Work required:
To complete this task, print all the data below exactly but leave out the images.

[[ Input material, beginning ]]

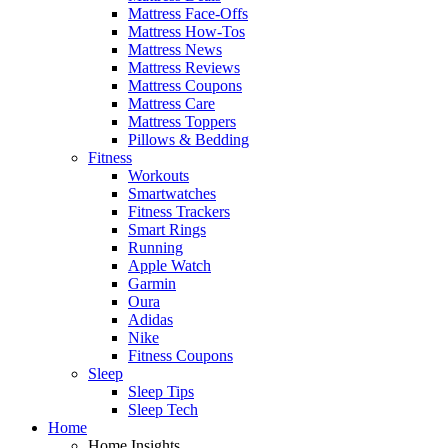
Mattress Face-Offs
Mattress How-Tos
Mattress News
Mattress Reviews
Mattress Coupons
Mattress Care
Mattress Toppers
Pillows & Bedding
Fitness
Workouts
Smartwatches
Fitness Trackers
Smart Rings
Running
Apple Watch
Garmin
Oura
Adidas
Nike
Fitness Coupons
Sleep
Sleep Tips
Sleep Tech
Home
Home Insights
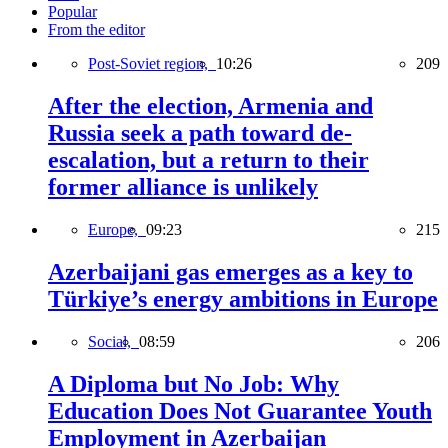
Popular
From the editor
Post-Soviet region,
10:26
209
After the election, Armenia and
Russia seek a path toward de-
escalation, but a return to their
former alliance is unlikely
Europe,
09:23
215
Azerbaijani gas emerges as a key to
Türkiye’s energy ambitions in Europe
Social,
08:59
206
A Diploma but No Job: Why
Education Does Not Guarantee Youth
Employment in Azerbaijan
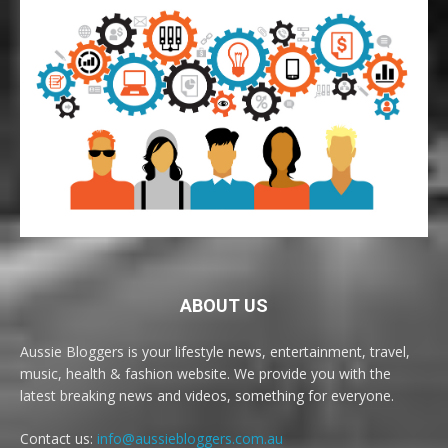
ABOUT US
Aussie Bloggers is your lifestyle news, entertainment, travel,
music, health & fashion website. We provide you with the
latest breaking news and videos, something for everyone.
Contact us:
info@aussiebloggers.com.au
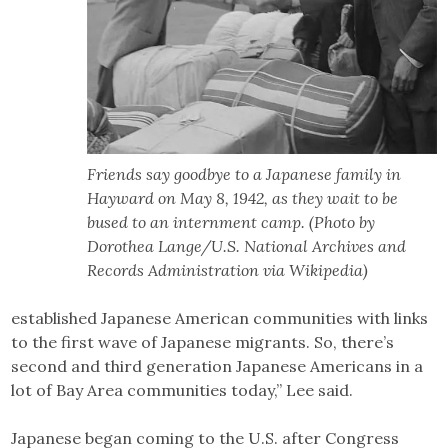
Friends say goodbye to a Japanese family in
Hayward on May 8, 1942, as they wait to be
bused to an internment camp. (Photo by
Dorothea Lange/U.S. National Archives and
Records Administration via Wikipedia)
established Japanese American communities with links
to the first wave of Japanese migrants. So, there’s
second and third generation Japanese Americans in a
lot of Bay Area communities today,” Lee said.
Japanese began coming to the U.S. after Congress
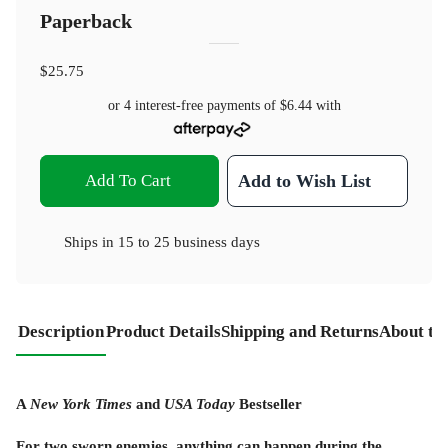
Paperback
$25.75
or 4 interest-free payments of
$6.44
with
Add To Cart
Add to Wish List
Ships in
15 to 25 business days
Description
Product Details
Shipping and Returns
About th
A
New York Times
and
USA Today
Bestseller
For two sworn enemies, anything can happen during the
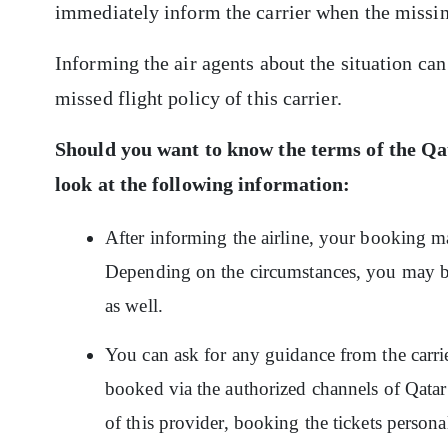
immediately inform the carrier when the missing
Informing the air agents about the situation can
missed flight policy of this carrier.
Should you want to know the terms of the
Qat
look at the following information:
After informing the airline, your booking may
Depending on the circumstances, you may be
as well.
You can ask for any guidance from the carrie
booked via the authorized channels of Qatar
of this provider, booking the tickets personall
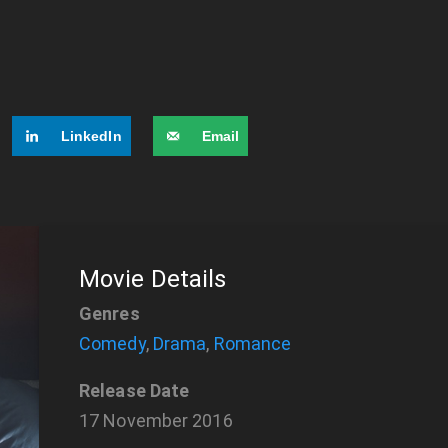
LinkedIn
Email
Movie Details
Genres
Comedy
,
Drama
,
Romance
Release Date
17 November 2016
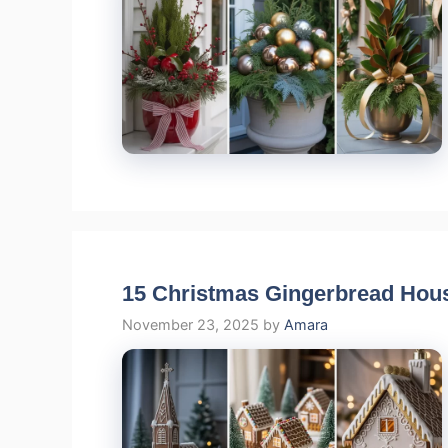
15 Christmas Gingerbread House
November 23, 2025
by
Amara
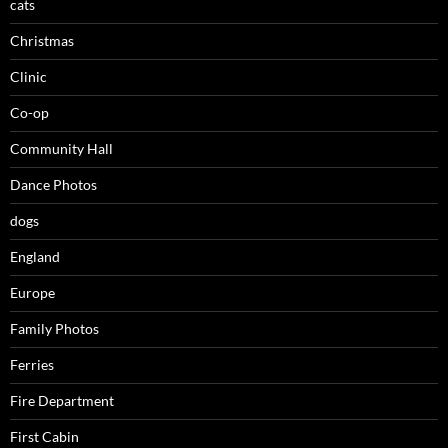
cats
Christmas
Clinic
Co-op
Community Hall
Dance Photos
dogs
England
Europe
Family Photos
Ferries
Fire Department
First Cabin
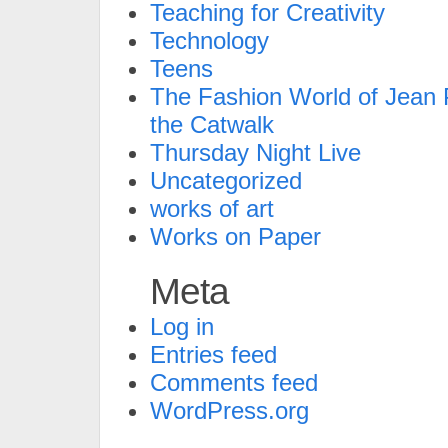
Teaching for Creativity
Technology
Teens
The Fashion World of Jean P
the Catwalk
Thursday Night Live
Uncategorized
works of art
Works on Paper
Meta
Log in
Entries feed
Comments feed
WordPress.org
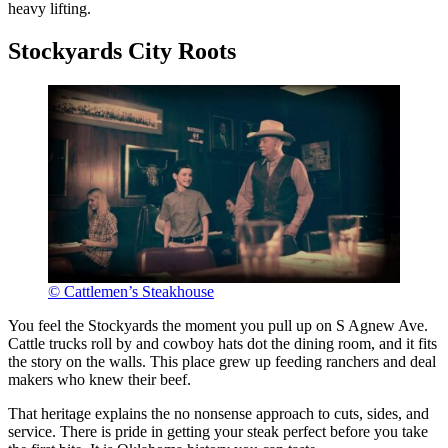
heavy lifting.
Stockyards City Roots
© Cattlemen’s Steakhouse
You feel the Stockyards the moment you pull up on S Agnew Ave.
Cattle trucks roll by and cowboy hats dot the dining room, and it fits
the story on the walls. This place grew up feeding ranchers and deal
makers who knew their beef.
That heritage explains the no nonsense approach to cuts, sides, and
service. There is pride in getting your steak perfect before you take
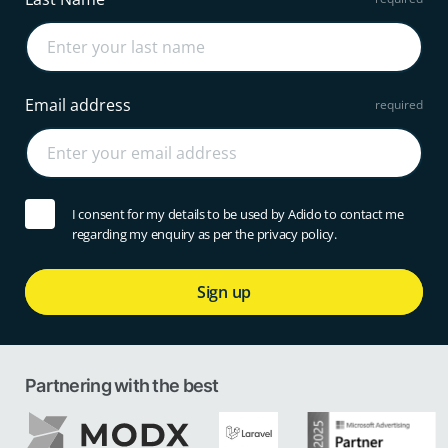
Email address
I consent for my details to be used by Adido to contact me
regarding my enquiry as per the privacy policy.
Sign up
Partnering with the best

[[ Input material, end ]]

Result of this task:
Mattress Face-Offs
Mattress How-Tos
Mattress News
Mattress Reviews
Mattress Coupons
Mattress Care
Mattress Toppers
Pillows & Bedding
Fitness
Workouts
Smartwatches
Fitness Trackers
Smart Rings
Running
Apple Watch
Garmin
Oura
Adidas
Nike
Fitness Coupons
Sleep
Sleep Tips
Sleep Tech
Home
Home Insights
Popular
From the editor
Post-Soviet region,
10:26
209
After the election, Armenia and
Russia seek a path toward de-
escalation, but a return to their
former alliance is unlikely
Europe,
09:23
215
Azerbaijani gas emerges as a key to
Türkiye’s energy ambitions in Europe
Social,
08:59
206
A Diploma but No Job: Why
Education Does Not Guarantee Youth
Employment in Azerbaijan
ABOUT US
Aussie Bloggers is your lifestyle news, entertainment, travel,
music, health & fashion website. We provide you with the
latest breaking news and videos, something for everyone.
Contact us:
info@aussiebloggers.com.au
Friends say goodbye to a Japanese family in
Hayward on May 8, 1942, as they wait to be
bused to an internment camp. (Photo by
Dorothea Lange/U.S. National Archives and
Records Administration via Wikipedia)
established Japanese American communities with links
to the first wave of Japanese migrants. So, there’s
second and third generation Japanese Americans in a
lot of Bay Area communities today,” Lee said.
Japanese began coming to the U.S. after Congress
Paperback
$25.75
or 4 interest-free payments of
$6.44
with
Add To Cart
Add to Wish List
Ships in
15 to 25 business days
Description
Product Details
Shipping and Returns
About th
A
New York Times
and
USA Today
Bestseller
For two sworn enemies, anything can happen during the
immediately inform the carrier when the missing
Informing the air agents about the situation can
missed flight policy of this carrier.
Should you want to know the terms of the
Qat
look at the following information:
After informing the airline, your booking may
Depending on the circumstances, you may be
as well.
You can ask for any guidance from the carrie
booked via the authorized channels of Qatar
of this provider, booking the tickets personall
LinkedIn
Email
Movie Details
Genres
Comedy
,
Drama
,
Romance
Release Date
17 November 2016
15 Christmas Gingerbread House
November 23, 2025
by
Amara
cats
Christmas
Clinic
Co-op
Community Hall
Dance Photos
dogs
England
Europe
Family Photos
Ferries
Fire Department
First Cabin
Teaching for Creativity
Technology
Teens
The Fashion World of Jean P
the Catwalk
Thursday Night Live
Uncategorized
works of art
Works on Paper
Meta
Log in
Entries feed
Comments feed
WordPress.org
heavy lifting.
Stockyards City Roots
© Cattlemen’s Steakhouse
You feel the Stockyards the moment you pull up on S Agnew Ave.
Cattle trucks roll by and cowboy hats dot the dining room, and it fits
the story on the walls. This place grew up feeding ranchers and deal
makers who knew their beef.
That heritage explains the no nonsense approach to cuts, sides, and
service. There is pride in getting your steak perfect before you take
Email address
I consent for my details to be used by Adido to contact me
regarding my enquiry as per the privacy policy.
Sign up
Partnering with the best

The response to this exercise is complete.